Volvió un instante después, pero el agua seguía corriendo.


–Probablemente se haya roto una tubería. Voy a llamar a un fontanero –dijo a la vez que sacaba el móvil del bolsillo.


Paula supuso que aquello iba a costar un dinero que no tenía. Empezó a trasladar las cajas al jardín. Las que se encontraban a ras del suelo debían estar empapadas.


–Deberías trasladarte a la casa mientras esto se seca –dijo Pedro mientras esperaba a que atendieran su llamada.

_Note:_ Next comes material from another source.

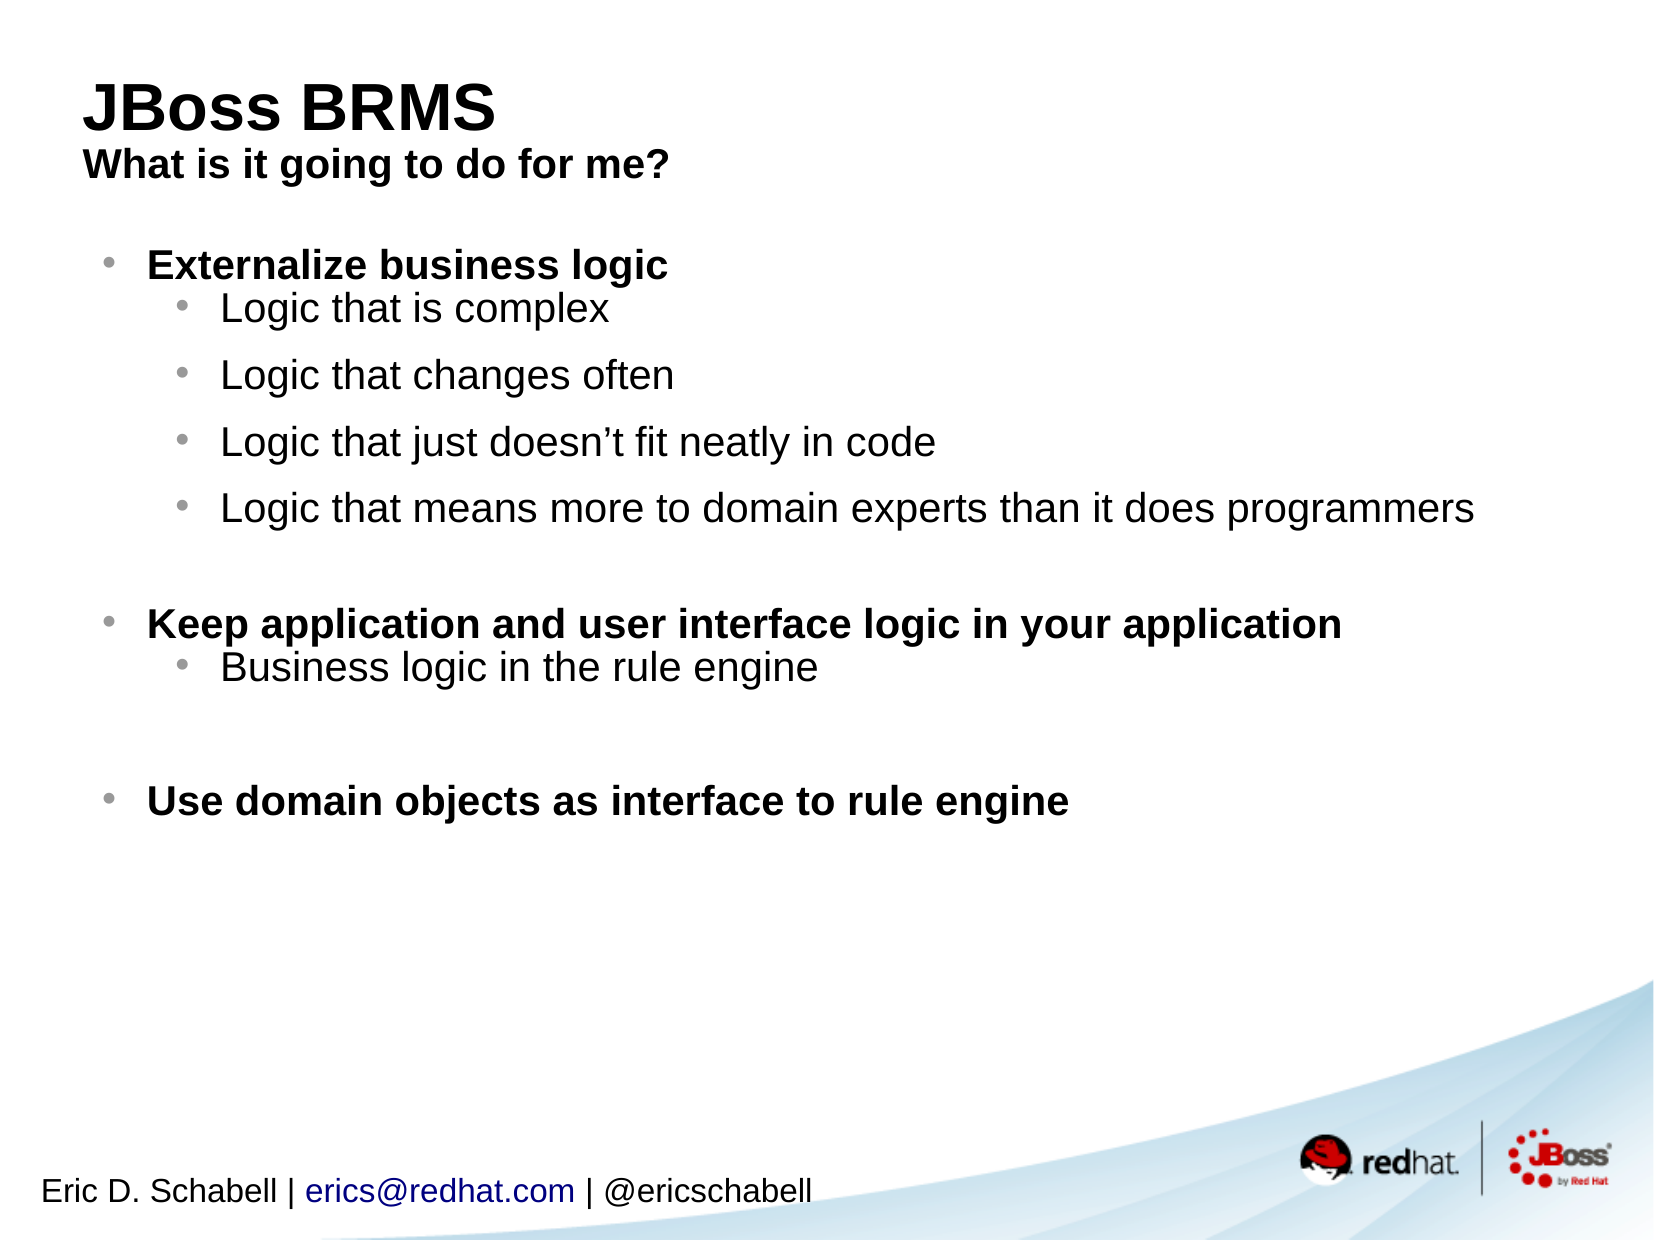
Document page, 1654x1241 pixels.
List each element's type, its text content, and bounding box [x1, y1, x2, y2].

Paula negó con la cabeza. No pensaba trasladarse a vivir con Pedro. Sus instintos le habían estado diciendo que pasaba demasiado tiempo con él.


–Arriba no habrá humedad, y tampoco creo que esto tarde mucho en secarse –dijo, con la esperanza de que la factura del fontanero no fuera excesiva.


Pedro frunció el ceño al ver que levantaba una pesada caja.


–No hagas eso. Ya lo… –se interrumpió cuando alguien atendió finalmente su llamada.